== Exercise material ==

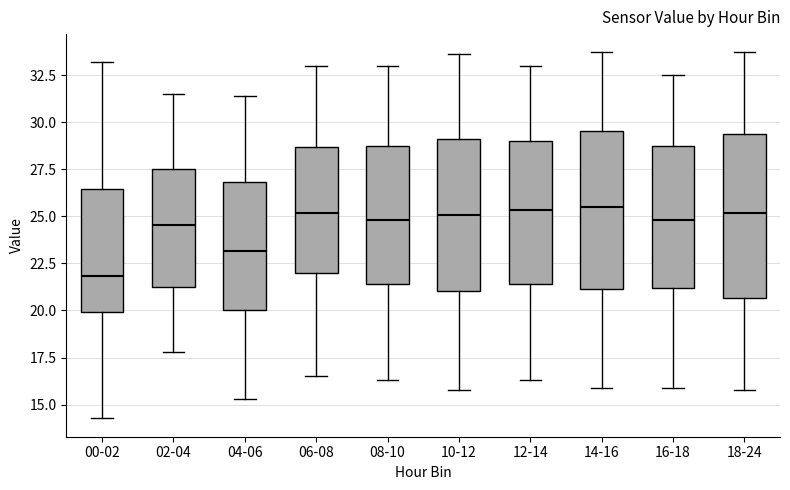

Reading left to right, transcribe this box plot: for each box, give where its median line is, the range the box spans, and where its two whiskers end, as read against the y-axis. The values are not printed on the chart, so give them approximately, as read against the axis.

00-02: median 22.0, box 20.0 to 26.5, whiskers 14.5 to 33.0
02-04: median 24.5, box 21.5 to 27.5, whiskers 18.0 to 31.5
04-06: median 23.0, box 20.0 to 27.0, whiskers 15.5 to 31.5
06-08: median 25.0, box 22.0 to 28.5, whiskers 16.5 to 33.0
08-10: median 25.0, box 21.5 to 28.5, whiskers 16.5 to 33.0
10-12: median 25.0, box 21.0 to 29.0, whiskers 16.0 to 33.5
12-14: median 25.5, box 21.5 to 29.0, whiskers 16.5 to 33.0
14-16: median 25.5, box 21.0 to 29.5, whiskers 16.0 to 33.5
16-18: median 25.0, box 21.0 to 28.5, whiskers 16.0 to 32.5
18-24: median 25.0, box 20.5 to 29.5, whiskers 16.0 to 33.5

===

• **What the task asks**: Copy the lines above from the one containing "00-02: median 22.0, box" through the last line, replacing "whiskers" with "whisker ends" and changing nothing else.

• **Result**:
00-02: median 22.0, box 20.0 to 26.5, whisker ends 14.5 to 33.0
02-04: median 24.5, box 21.5 to 27.5, whisker ends 18.0 to 31.5
04-06: median 23.0, box 20.0 to 27.0, whisker ends 15.5 to 31.5
06-08: median 25.0, box 22.0 to 28.5, whisker ends 16.5 to 33.0
08-10: median 25.0, box 21.5 to 28.5, whisker ends 16.5 to 33.0
10-12: median 25.0, box 21.0 to 29.0, whisker ends 16.0 to 33.5
12-14: median 25.5, box 21.5 to 29.0, whisker ends 16.5 to 33.0
14-16: median 25.5, box 21.0 to 29.5, whisker ends 16.0 to 33.5
16-18: median 25.0, box 21.0 to 28.5, whisker ends 16.0 to 32.5
18-24: median 25.0, box 20.5 to 29.5, whisker ends 16.0 to 33.5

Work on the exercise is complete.